[Start of section]

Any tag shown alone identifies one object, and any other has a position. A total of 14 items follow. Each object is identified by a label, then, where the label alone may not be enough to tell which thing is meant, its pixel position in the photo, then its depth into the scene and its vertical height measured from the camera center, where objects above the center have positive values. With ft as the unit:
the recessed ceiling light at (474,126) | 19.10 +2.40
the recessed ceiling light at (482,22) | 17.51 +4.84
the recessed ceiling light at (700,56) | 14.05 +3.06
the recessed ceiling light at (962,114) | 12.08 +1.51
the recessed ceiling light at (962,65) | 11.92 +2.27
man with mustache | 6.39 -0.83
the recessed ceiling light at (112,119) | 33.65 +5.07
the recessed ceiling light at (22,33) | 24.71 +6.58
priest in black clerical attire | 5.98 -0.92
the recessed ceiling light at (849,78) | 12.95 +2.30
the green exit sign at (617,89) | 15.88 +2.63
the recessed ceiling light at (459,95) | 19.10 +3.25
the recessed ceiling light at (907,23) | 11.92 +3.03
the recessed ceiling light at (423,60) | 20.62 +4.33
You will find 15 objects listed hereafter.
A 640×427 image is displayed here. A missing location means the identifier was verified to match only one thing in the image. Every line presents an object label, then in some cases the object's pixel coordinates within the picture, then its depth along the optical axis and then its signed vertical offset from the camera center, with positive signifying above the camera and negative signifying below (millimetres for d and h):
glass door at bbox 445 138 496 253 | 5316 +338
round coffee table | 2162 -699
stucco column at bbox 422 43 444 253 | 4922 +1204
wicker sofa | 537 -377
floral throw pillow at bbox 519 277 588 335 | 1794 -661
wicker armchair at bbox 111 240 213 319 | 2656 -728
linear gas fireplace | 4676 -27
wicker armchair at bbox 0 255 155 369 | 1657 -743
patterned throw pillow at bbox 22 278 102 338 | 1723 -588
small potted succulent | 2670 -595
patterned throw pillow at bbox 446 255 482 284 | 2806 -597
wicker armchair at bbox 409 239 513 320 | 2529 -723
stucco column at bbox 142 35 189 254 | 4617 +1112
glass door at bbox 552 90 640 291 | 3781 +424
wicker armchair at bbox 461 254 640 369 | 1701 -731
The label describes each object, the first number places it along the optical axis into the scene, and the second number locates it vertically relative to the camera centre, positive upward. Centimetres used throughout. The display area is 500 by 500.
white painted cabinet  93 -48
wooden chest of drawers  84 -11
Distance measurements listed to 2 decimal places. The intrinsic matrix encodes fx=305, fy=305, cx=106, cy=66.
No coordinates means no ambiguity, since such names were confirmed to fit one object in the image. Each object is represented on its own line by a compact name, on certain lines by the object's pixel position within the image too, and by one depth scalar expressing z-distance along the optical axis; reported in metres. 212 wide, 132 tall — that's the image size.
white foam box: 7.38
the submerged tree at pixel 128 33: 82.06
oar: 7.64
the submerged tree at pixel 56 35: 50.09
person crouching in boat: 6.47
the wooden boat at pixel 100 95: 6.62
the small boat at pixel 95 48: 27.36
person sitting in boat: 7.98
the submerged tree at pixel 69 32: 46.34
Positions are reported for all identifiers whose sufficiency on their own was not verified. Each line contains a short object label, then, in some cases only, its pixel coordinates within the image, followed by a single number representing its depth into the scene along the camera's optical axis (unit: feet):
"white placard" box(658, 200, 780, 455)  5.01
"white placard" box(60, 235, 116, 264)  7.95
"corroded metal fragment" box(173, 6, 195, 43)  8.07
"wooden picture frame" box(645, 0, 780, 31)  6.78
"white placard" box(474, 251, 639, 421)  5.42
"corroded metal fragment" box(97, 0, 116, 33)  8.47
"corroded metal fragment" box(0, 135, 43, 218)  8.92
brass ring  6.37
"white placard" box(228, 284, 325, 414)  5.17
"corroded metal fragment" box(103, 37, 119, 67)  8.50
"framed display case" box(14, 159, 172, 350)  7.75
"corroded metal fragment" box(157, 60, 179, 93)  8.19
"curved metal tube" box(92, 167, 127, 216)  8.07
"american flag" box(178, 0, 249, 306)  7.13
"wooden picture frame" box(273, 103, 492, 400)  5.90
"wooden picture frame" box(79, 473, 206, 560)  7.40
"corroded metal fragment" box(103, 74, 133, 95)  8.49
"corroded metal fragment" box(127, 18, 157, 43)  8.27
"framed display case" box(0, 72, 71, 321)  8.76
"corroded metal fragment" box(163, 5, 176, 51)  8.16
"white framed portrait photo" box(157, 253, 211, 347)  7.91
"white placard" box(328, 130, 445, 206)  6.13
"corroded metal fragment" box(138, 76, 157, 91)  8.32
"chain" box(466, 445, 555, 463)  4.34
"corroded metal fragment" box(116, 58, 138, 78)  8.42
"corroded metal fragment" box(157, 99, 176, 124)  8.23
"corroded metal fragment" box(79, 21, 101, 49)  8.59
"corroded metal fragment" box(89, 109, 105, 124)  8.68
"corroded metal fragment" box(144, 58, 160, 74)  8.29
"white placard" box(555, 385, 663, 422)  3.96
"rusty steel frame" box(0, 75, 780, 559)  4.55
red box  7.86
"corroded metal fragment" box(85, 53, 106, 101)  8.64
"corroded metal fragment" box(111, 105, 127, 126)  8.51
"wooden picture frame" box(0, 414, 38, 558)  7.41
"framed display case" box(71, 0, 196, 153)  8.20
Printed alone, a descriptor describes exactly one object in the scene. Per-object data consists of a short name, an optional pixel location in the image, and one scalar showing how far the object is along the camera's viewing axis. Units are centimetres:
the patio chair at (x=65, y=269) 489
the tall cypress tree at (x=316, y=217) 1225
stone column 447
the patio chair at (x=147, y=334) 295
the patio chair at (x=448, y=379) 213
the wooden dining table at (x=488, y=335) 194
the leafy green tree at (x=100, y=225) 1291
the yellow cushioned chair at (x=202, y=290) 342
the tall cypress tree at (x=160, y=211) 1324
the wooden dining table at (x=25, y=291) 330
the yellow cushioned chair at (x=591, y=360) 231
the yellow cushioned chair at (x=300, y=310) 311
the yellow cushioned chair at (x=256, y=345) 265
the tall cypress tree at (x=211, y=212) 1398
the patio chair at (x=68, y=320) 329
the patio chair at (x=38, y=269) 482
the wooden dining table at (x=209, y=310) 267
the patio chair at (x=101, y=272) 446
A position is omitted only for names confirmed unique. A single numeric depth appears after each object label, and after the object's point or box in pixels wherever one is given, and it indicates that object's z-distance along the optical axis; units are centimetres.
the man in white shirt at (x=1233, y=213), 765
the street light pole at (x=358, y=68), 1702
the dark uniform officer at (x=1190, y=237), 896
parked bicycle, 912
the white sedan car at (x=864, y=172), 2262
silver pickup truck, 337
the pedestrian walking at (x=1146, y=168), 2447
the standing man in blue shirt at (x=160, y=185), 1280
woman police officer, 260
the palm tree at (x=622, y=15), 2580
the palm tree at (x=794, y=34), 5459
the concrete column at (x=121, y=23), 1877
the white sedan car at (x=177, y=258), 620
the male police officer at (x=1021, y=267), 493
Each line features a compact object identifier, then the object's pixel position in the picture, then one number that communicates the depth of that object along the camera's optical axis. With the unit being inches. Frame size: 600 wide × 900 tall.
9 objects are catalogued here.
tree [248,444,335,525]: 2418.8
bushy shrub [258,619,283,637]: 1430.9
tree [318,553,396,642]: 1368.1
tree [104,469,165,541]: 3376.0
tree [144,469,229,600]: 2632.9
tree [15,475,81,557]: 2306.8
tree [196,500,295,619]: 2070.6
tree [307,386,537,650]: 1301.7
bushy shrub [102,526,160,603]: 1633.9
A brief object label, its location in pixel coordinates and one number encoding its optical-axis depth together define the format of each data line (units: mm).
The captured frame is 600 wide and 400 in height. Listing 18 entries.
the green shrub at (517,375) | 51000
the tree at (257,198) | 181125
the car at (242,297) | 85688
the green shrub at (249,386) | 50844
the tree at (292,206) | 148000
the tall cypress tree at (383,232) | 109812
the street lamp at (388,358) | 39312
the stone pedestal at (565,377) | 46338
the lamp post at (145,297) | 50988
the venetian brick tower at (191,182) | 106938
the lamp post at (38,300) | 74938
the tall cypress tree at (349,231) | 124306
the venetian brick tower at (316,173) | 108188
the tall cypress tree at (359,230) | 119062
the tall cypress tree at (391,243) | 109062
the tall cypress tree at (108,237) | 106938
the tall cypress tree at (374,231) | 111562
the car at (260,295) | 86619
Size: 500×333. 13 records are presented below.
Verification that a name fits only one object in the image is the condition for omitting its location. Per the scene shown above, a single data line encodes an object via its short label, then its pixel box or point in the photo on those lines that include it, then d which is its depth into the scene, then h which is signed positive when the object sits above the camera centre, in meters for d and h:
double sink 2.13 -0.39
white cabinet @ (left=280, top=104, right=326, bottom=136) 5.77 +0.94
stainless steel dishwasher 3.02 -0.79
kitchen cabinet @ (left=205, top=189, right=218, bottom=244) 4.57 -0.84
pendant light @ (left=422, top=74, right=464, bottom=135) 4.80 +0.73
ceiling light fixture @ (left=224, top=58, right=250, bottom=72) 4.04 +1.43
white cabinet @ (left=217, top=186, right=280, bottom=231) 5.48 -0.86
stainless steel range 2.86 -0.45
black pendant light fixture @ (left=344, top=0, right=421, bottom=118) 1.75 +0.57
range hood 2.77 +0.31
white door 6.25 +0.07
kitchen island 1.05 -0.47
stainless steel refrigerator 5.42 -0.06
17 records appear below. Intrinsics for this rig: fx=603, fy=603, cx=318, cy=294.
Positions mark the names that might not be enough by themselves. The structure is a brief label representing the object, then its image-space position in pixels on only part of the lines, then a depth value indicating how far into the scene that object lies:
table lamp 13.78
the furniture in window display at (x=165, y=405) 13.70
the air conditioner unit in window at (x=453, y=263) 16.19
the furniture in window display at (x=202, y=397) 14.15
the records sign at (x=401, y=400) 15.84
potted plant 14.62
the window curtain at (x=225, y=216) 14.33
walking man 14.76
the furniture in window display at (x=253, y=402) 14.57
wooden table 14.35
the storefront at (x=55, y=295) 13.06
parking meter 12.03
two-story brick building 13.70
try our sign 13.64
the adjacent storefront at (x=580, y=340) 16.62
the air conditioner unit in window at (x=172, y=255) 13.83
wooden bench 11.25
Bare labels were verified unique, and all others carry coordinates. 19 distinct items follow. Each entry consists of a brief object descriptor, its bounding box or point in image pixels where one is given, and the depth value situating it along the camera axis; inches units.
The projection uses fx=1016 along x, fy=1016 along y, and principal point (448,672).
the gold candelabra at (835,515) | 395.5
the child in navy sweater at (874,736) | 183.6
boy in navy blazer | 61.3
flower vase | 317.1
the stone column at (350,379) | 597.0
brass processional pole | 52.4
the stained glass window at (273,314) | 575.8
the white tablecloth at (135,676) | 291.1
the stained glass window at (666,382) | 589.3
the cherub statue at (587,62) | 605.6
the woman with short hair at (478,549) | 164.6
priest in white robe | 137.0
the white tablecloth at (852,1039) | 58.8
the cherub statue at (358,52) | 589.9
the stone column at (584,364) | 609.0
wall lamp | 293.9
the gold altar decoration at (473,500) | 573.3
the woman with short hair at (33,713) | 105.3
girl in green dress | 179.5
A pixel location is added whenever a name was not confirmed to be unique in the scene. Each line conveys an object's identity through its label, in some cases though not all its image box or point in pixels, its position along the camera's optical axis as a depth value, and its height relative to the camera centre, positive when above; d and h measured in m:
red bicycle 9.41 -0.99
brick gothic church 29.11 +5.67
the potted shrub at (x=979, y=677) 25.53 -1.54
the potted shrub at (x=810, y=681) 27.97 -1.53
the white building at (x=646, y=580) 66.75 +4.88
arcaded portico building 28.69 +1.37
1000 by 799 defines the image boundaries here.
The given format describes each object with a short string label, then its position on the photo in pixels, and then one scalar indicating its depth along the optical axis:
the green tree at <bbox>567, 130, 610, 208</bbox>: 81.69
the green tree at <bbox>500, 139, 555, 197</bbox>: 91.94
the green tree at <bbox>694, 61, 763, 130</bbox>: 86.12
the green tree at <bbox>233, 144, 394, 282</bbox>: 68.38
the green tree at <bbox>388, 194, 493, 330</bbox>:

[End of section]

### Task
Take each line in the listing that has the word "pole" and copy it.

### Answer space
the street light pole at (x=358, y=68), 1702
brass processional pole | 52.4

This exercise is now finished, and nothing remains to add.